**QUOTED PASSAGE**
· · ·
VK_KHR_ray_tracing_position_fetch would be great to add support for: https://www.khronos.org/blog/introducing-vulkan-ray-tracing-position-fetch-extension
@JMS55 Yes, though that might need some extra work, I will design an api suggestion and post it on the ray-tracing issue (as it may need a follow up PR).
@Vecvec I talked to the wgpu devs btw. If we want this to be merged, what we need is a bunch more tests. Both for happy paths, and to ensure things can't be misused. Devs will be more willing to review and merge this if they can be confident it's working correctly via tests.
I've fixed merge conflicts here, but the tests fail now: https://github.com/daniel-keitel/wgpu/pull/3
Tests fail now though, something about resource tracking stack overruns
I've been working on fixing use after free crashes (and merged trunk while doing so), and I've encountered a similar problem. I'm happy to know that it is not just something wrong with the changes I've made. This seems, as you suggest, not related to this PR.
@Vecvec my fails are now just vulkan validation:
[2024-04-14T23:57:23Z ERROR wgpu_hal::vulkan::instance]
VALIDATION [SYNC-HAZARD-WRITE-AFTER-WRITE (0x5c0ec5d6)]
Validation Error: [ SYNC-HAZARD-WRITE-AFTER-WRITE ]
Object 0:
handle = 0x1fc1e3250e0,
type = VK_OBJECT_TYPE_QUEUE;
| MessageID = 0x5c0ec5d6
| vkQueueSubmit(): Hazard WRITE_AFTER_WRITE for entry 1,
VkCommandBuffer 0x1fc2a97b060[],
Submitted access info (
submitted_usage: SYNC_COPY_TRANSFER_WRITE,
command: vkCmdCopyBuffer,
seq_no: 3,
reset_no: 1
).
Access info (
prior_usage: SYNC_COPY_TRANSFER_WRITE,
write_barriers: SYNC_VERTEX_SHADER_ACCELERATION_STRUCTURE_READ
| SYNC_FRAGMENT_SHADER_ACCELERATION_STRUCTURE_READ
| SYNC_COMPUTE_SHADER_ACCELERATION_STRUCTURE_READ
| SYNC_ACCELERATION_STRUCTURE_BUILD_ACCELERATION_STRUCTURE_READ
| SYNC_ACCELERATION_STRUCTURE_BUILD_ACCELERATION_STRUCTURE_WRITE,
queue: VkQueue 0x1fc1e3250e0[],
submit: 0,
batch: 0,
batch_tag: 11,
command: vkCmdCopyBuffer,
command_buffer: VkCommandBuffer 0x1fc2a95e730[],
seq_no: 5,
reset_no: 1
).
[2024-04-14T23:57:23Z ERROR wgpu_hal::vulkan::instance]
objects: (type: QUEUE, hndl: 0x1fc1e3250e0, name: ?)
That's great! What did you change? Also I think that that validation error is similar to #5373, same submitted usage though different prior usage.
· · ·
**SOURCE MATERIAL**
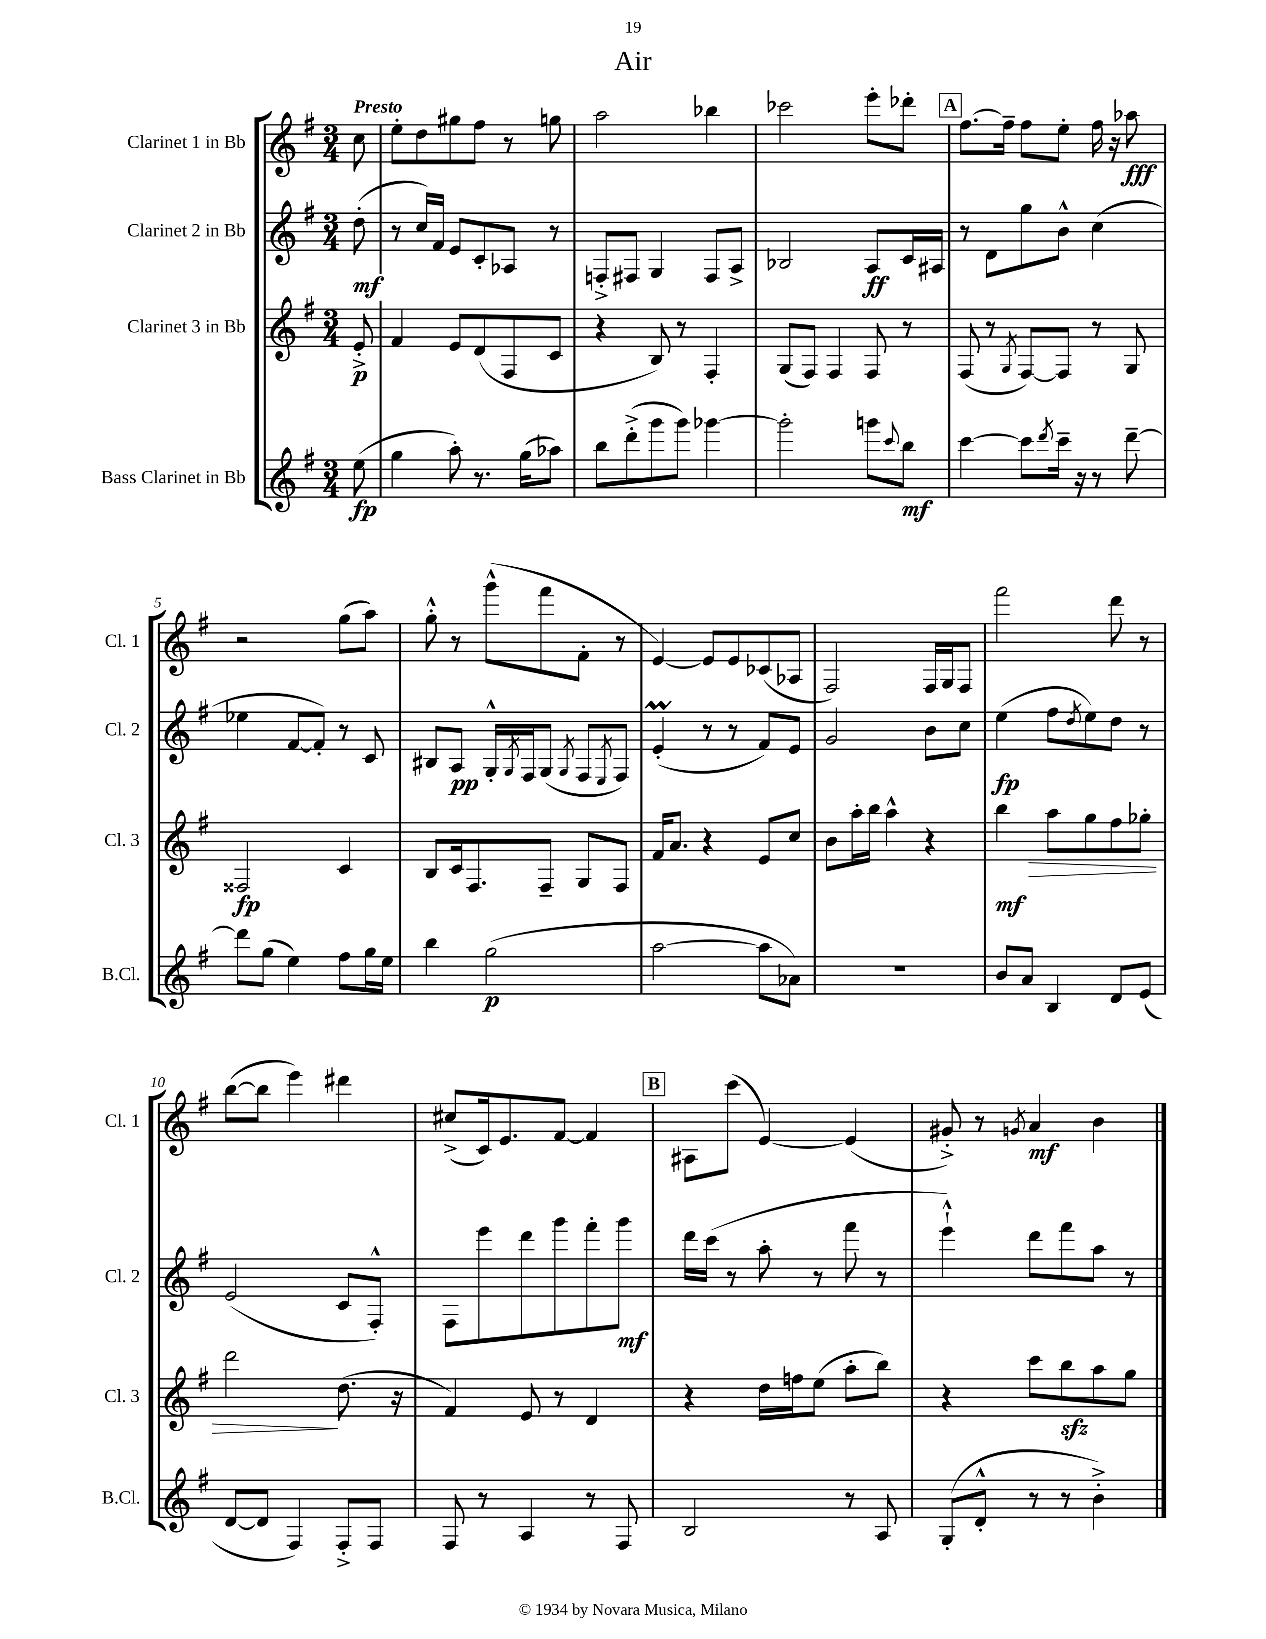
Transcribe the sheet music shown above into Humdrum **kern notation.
· · ·
**WHAT TO PRODUCE**
Condense the paragraph in the ray tracing discussion that begins "@Vecvec I talked to the wgpu devs" into a short bulleted list that keeps its main facts.

**OUTPUT OF THE TASK**
- The wgpu developers say that many more tests are needed for this to be merged.
- The tests should cover happy paths and ensure that things cannot be misused.
- The developers will be more willing to review and merge it if tests give them confidence that it works correctly.